*** Source data ***

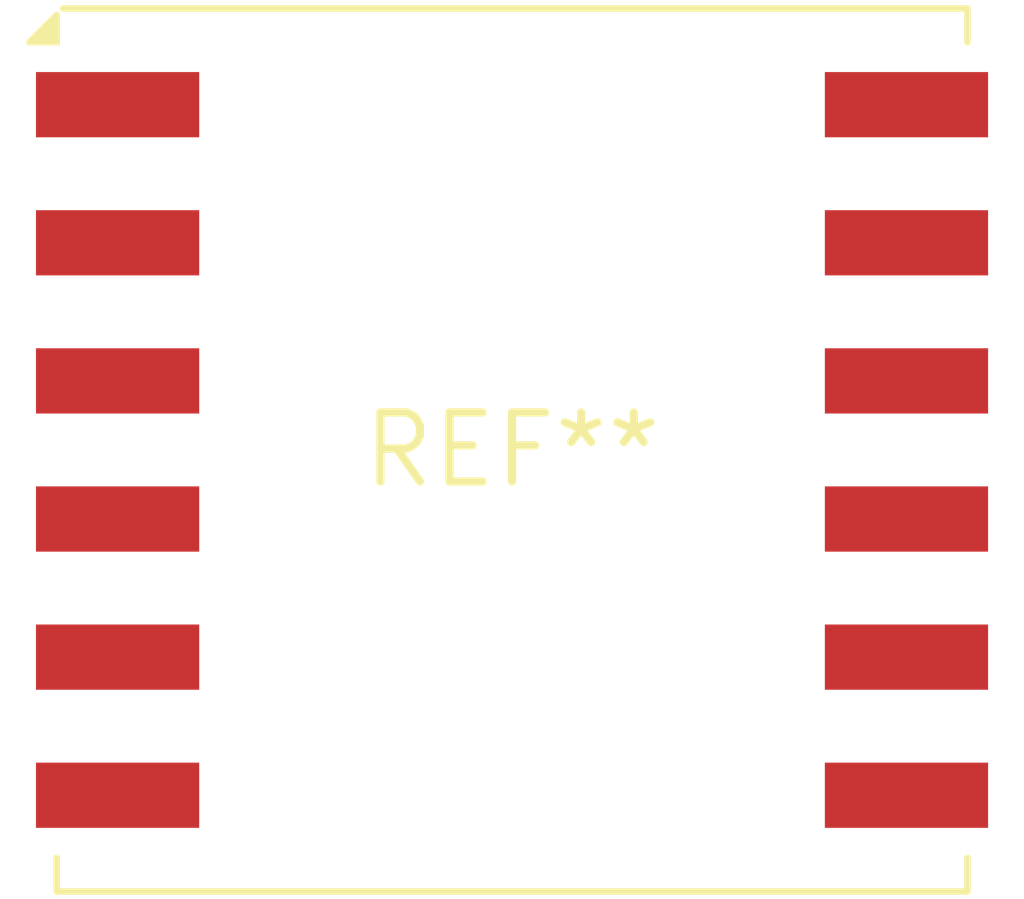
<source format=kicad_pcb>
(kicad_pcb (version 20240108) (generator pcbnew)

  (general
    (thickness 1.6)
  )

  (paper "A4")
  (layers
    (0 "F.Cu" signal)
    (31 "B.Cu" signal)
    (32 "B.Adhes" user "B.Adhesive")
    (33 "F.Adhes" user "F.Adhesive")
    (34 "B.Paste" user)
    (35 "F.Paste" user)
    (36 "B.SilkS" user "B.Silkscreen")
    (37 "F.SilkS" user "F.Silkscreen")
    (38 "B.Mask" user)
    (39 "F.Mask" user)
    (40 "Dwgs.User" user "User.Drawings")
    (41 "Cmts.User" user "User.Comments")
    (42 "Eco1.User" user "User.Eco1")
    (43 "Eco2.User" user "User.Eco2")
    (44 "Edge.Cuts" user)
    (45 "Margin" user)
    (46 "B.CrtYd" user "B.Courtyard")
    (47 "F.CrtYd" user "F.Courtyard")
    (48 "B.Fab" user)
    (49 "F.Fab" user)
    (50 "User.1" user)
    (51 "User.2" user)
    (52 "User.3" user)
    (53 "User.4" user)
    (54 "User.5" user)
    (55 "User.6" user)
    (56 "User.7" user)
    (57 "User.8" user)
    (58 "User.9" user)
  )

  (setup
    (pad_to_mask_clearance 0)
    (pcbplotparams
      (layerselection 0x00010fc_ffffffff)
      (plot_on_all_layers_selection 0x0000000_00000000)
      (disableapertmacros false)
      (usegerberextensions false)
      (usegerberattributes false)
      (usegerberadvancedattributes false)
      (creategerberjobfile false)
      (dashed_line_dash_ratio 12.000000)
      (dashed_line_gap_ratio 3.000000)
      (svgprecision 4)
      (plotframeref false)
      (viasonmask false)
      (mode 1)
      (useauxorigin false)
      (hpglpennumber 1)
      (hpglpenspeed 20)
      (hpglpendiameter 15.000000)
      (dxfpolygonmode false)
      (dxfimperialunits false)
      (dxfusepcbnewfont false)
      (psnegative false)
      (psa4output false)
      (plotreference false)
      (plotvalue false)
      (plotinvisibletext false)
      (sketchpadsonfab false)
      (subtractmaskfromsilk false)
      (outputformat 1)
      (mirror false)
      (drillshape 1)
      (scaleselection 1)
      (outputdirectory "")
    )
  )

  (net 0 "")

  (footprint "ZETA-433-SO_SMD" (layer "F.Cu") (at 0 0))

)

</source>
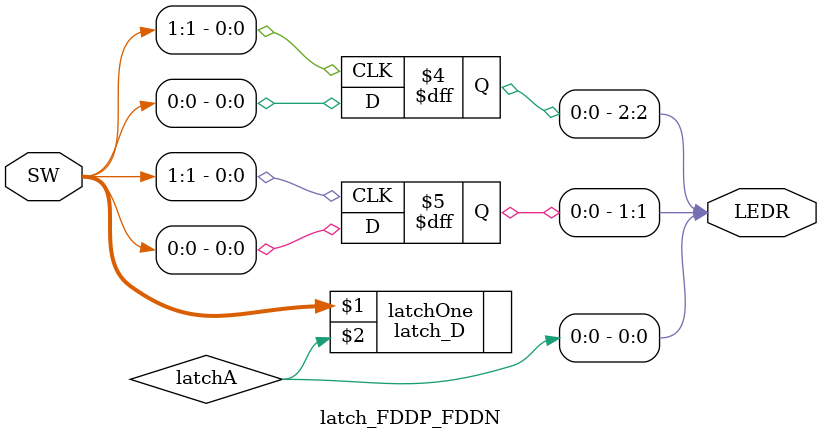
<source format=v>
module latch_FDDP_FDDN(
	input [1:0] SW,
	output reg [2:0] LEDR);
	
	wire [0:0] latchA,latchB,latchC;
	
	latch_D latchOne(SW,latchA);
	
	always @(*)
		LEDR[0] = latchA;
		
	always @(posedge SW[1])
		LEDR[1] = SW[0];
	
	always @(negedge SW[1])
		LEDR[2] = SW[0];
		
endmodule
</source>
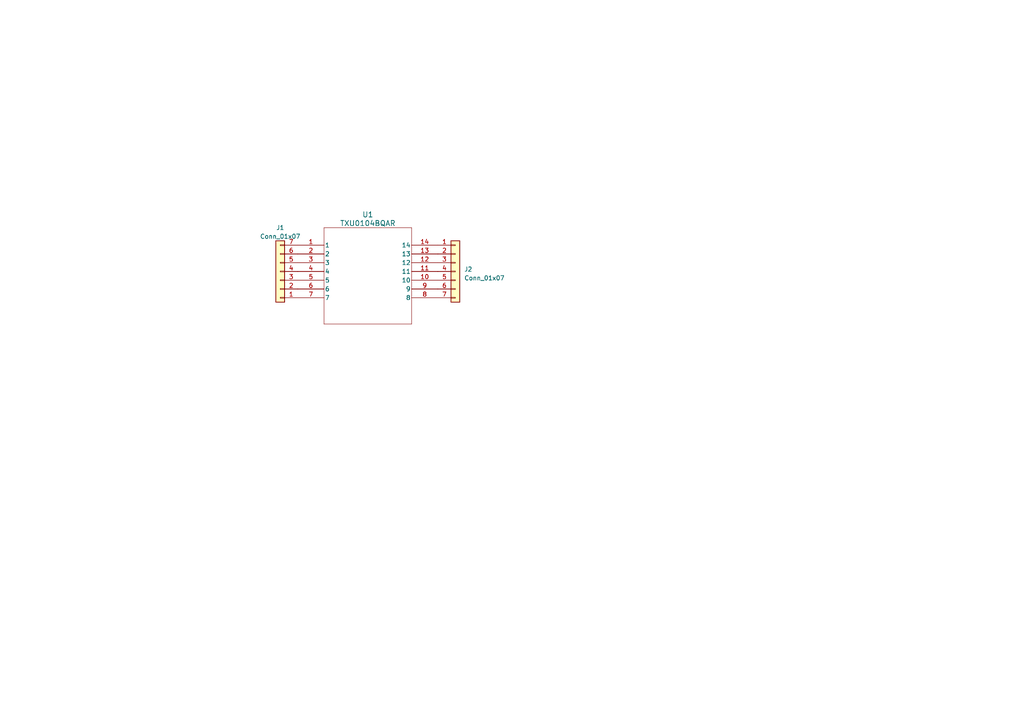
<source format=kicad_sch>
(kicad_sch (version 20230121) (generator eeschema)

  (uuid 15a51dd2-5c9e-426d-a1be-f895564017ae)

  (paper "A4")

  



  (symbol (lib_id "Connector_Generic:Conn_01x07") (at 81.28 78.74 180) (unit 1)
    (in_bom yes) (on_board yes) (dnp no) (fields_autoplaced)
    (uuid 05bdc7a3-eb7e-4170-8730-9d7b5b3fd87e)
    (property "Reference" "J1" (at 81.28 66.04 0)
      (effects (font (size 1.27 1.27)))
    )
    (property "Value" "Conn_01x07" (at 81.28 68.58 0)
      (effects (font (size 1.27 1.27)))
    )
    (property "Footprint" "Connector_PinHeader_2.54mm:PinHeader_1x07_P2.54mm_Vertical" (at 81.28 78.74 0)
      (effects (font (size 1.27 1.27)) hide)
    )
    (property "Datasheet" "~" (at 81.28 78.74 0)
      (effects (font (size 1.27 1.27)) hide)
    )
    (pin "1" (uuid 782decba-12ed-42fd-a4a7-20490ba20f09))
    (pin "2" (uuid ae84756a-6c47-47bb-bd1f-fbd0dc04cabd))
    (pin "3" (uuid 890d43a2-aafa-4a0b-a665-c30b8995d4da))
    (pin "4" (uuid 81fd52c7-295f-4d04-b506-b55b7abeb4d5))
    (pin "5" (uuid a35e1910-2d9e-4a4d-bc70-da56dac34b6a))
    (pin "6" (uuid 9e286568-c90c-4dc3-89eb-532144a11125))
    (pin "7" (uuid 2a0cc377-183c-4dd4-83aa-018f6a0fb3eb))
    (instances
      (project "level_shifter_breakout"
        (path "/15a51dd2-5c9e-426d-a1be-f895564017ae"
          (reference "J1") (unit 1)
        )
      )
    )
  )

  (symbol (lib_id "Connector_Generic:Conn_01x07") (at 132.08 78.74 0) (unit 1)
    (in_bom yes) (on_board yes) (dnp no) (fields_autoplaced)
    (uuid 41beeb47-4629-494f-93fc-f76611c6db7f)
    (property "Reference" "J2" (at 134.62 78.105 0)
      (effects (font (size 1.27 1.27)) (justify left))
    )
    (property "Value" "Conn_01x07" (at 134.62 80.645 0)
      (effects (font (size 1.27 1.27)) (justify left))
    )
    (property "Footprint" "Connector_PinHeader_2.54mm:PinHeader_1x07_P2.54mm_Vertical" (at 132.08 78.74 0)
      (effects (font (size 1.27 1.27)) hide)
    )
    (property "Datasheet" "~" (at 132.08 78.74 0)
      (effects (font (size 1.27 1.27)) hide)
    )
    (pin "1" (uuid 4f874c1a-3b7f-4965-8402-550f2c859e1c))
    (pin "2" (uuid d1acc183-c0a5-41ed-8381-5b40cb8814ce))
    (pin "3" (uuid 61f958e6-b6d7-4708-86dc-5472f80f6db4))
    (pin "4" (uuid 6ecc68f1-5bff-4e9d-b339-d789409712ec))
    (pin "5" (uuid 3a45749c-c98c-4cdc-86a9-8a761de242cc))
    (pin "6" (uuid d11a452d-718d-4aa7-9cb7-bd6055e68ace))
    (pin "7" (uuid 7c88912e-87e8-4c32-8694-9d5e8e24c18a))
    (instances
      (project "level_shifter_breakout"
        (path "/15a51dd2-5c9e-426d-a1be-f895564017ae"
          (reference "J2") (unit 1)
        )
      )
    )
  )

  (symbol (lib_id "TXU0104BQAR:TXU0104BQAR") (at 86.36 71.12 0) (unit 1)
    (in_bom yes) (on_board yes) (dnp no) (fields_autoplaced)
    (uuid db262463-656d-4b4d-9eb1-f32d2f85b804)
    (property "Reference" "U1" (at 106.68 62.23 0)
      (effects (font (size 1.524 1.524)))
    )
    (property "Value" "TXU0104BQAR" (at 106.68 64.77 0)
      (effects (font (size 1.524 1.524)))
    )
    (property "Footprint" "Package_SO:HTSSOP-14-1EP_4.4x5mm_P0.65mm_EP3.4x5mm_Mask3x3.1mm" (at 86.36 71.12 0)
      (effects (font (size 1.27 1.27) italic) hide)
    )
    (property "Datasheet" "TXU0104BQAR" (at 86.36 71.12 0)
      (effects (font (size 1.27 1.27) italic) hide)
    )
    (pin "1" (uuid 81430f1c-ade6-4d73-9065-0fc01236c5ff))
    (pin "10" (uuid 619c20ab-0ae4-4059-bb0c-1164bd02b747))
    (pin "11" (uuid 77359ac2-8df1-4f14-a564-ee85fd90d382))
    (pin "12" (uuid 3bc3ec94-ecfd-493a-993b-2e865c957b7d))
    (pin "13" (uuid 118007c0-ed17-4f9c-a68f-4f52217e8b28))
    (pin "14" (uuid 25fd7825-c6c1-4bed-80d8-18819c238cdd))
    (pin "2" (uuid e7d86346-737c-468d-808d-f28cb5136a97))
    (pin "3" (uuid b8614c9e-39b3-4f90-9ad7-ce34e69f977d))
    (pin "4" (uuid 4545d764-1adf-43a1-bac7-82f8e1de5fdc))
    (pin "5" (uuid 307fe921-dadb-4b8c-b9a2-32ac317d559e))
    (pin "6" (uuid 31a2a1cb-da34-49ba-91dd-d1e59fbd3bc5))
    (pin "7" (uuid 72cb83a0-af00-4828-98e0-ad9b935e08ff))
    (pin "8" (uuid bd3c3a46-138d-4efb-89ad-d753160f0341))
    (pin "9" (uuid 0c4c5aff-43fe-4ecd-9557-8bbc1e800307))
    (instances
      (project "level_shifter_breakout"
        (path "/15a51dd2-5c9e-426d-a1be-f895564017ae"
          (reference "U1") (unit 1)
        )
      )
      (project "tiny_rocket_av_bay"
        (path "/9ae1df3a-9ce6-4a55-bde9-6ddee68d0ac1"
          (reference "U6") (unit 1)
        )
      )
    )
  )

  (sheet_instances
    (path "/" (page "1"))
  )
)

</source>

***

» **Problem**: Among the entries above, take the line with "(drillshape 1)", the line with "output reg [2:0] LEDR);", and all the lines between them, and restate them word for word without pictures.

» **Exercise solution**:
      (drillshape 1)
      (scaleselection 1)
      (outputdirectory "")
    )
  )

  (net 0 "")

  (footprint "ZETA-433-SO_SMD" (layer "F.Cu") (at 0 0))

)

</source>
<source format=v>
module latch_FDDP_FDDN(
	input [1:0] SW,
	output reg [2:0] LEDR);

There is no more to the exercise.